Jambi - Walikota Jambi H. Syarif Fasha, ME, menjadi inspektur upacara peringatan Hari Sumpah Pemuda ke-89 Tahun 2017 di Lapangan Utama Kantor Walikota Jambi, Senin (30/10/2017).
Upacara yang diikuti seluruh jajaran Pemerintah Kota Jambi, Forkompimda, unsur TNI/Polri, Pelajar/Mahasiswa, organisasi kepemudaan dan organisasi kemasyarakatan tersebut, berlangsung khidmat.
Menariknya pada peringatan Hari Sumpah Pemuda ke-89 yang berlangsung di Balaikota itu, adalah hadirnya satu barisan pelajar yang mengenakan pakaian adat seluruh Indonesia. Barisan pakaian adat dari seluruh penjuru nusantara tersebut memberikan gambaran kebhinekaan bangsa Indonesia yang hadir dan terus terjaga dan lestari dengan baik di Kota Jambi hingga saat ini.
Walikota Jambi H. Syarif Fasha, dalam amanahnya yang membacakan sambutan Menteri Pemuda dan Olahraga Republik Indonesia mengatakan, momentum Sumpah Pemuda 28 Oktober 1928 harus dimaknai sebagai upaya untuk mengokohkan semangat persatuan dan kesatuan bangsa yang harus senantiasa terpelihara dan lestari hingga saat ini.
“Semangat itu lahir dari sejarah gemilang 71 pemuda dari seluruh penjuru tanah air yang berkumpul di Jakarta, mereka mengikrarkan diri sebagai Satu Nusa, Satu Bangsa dan Satu Bahasa yaitu Indonesia. Ikrar yang sangat monumental bagi perjalanan bangsa Indonesia tersebut, 17 tahun kemudian melahirkan Proklamasi Kemerdekaan Republik Indonesia 17 Agustus 1945,” ujar Fasha.
Ia menambahkan, sejarah emas, semangat nasionalisme seluruh pemuda Indonesia masa lalu itu telah membuktikan bahwa Indonesia adalah bangsa yang besar, yang mampu berdiri diatas kemandirian diri sendiri, yang ditopang dengan semangat persatuan dan kesadaran untuk saling maju bersama.
Fasha juga mengungkapkan persatuan dan kesatuan pemuda tersebut lahir karena besarnya rasa memiliki dan rasa cinta tanah air terhadap bangsa dan negaranya, meskipun para pemuda masa dulu dihadapkan dengan berbagai keterbatasan dan ribuan rintangan, namun semangat dan cinta tanah air tersebut mampu mengalahkan segalanya.
“Secara nalar sangat sulit seluruh pemuda di tanah air pada zaman dahulu untuk bersatu, berkumpul ditengah keterbatasan komunikasi dan transportasi, perbedaan adat suku bangsa agama dan bahasa.
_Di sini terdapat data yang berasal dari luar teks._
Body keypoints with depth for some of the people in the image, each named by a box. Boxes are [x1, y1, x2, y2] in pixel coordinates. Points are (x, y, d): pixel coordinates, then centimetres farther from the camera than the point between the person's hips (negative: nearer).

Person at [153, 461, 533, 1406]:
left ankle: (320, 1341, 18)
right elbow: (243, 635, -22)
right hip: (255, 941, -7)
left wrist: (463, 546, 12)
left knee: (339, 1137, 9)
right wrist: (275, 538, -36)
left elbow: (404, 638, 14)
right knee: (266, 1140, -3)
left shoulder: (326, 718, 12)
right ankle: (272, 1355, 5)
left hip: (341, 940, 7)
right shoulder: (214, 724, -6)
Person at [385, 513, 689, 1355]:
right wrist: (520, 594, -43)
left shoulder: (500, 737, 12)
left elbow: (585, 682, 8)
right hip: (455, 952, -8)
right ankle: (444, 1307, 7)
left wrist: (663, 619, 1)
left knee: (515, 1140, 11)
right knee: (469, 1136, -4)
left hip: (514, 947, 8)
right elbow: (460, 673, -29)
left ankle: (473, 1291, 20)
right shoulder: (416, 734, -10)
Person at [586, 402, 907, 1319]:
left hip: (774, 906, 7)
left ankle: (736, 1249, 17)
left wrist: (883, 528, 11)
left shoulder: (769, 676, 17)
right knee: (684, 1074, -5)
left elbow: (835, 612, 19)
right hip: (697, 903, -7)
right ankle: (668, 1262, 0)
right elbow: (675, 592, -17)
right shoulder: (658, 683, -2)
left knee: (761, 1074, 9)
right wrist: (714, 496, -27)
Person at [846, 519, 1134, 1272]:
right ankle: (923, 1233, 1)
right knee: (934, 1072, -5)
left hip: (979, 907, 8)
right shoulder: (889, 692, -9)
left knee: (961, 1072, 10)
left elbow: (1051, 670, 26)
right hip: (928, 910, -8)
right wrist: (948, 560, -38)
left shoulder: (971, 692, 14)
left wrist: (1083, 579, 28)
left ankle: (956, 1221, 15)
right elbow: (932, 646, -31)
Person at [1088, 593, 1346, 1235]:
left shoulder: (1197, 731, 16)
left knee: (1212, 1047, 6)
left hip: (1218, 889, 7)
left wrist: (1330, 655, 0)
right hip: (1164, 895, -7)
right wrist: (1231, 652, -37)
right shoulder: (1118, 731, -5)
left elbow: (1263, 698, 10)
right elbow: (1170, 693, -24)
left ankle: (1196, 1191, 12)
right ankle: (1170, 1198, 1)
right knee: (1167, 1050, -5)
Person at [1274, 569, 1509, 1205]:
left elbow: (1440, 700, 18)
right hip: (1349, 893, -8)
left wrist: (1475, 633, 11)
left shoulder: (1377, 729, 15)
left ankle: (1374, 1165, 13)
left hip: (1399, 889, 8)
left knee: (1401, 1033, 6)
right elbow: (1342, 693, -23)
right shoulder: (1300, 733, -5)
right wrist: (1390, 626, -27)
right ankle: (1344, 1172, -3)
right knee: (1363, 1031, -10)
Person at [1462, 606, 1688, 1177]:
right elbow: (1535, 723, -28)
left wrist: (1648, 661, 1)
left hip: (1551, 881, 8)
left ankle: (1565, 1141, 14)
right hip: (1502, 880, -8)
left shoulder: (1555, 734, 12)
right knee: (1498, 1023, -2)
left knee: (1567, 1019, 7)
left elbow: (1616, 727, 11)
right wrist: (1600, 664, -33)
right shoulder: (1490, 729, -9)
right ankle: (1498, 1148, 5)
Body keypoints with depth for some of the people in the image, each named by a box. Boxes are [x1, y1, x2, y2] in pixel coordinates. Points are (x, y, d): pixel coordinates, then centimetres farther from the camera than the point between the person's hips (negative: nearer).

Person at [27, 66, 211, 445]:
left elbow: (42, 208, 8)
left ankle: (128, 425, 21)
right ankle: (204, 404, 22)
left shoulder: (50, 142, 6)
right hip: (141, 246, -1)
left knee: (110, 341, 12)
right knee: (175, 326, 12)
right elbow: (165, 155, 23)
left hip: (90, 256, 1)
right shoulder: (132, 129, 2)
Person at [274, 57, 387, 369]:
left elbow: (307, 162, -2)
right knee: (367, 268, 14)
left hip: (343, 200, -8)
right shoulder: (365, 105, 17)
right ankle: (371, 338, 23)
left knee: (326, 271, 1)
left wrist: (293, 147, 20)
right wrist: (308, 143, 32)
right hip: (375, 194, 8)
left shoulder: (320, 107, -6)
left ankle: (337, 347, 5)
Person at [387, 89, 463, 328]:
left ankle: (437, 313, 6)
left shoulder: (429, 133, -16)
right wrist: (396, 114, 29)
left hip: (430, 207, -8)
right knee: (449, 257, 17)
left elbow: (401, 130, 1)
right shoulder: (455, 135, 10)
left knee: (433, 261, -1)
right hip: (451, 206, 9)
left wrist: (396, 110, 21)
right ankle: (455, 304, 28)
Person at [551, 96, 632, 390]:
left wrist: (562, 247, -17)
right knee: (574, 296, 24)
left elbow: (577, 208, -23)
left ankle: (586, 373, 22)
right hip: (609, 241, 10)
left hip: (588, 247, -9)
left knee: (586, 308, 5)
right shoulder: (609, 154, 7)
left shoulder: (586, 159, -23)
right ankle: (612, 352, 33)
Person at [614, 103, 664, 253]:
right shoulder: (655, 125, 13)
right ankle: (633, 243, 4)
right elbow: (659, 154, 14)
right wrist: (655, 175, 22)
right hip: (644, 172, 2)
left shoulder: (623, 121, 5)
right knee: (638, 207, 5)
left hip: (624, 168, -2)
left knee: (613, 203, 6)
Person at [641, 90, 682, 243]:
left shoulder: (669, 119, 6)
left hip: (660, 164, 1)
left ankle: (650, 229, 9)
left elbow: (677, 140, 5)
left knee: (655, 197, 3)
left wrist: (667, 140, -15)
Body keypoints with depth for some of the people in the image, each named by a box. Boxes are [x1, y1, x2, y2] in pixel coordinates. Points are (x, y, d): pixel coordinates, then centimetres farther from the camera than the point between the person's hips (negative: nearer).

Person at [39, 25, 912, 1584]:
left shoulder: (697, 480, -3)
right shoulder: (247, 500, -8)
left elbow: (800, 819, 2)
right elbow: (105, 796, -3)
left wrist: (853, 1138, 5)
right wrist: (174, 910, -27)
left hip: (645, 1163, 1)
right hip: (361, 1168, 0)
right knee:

Namun, dengan semangat nasionalisme dan persatuan yang tinggi, keterbatasan jarak dan hambatan komunikasi menjadi suatu ketiadaan. Masa kini semuanya serba mudah. Tiada batas antara jarak dan komunikasi. Mari jadikan era kekinian lebih berarti untuk kemajuan bangsa Indonesia,” ajak Fasha.
Wali Kota Fasha pun mengajak seluruh peserta upacara untuk tetap terus merajut tali persatuan dan kebhinekaan dalam bingkai Negara Kesatuan Republik Indonesia.
“Mari kita saat ini juga menghilangkan sekat perpecahan, selisih paham, fitnah dan kebencian. Api sumpah pemuda harus terus dinyalakan dengan langkah dan aksi nyata. Hancurkan sekat, hilangkan kebencian, fitnah, dan ego. Mari eratkan kembali persatuan dan kesatuan, hindarkan perpecahan, dari diri sendiri dan mulai dari sekarang,” tegasnya.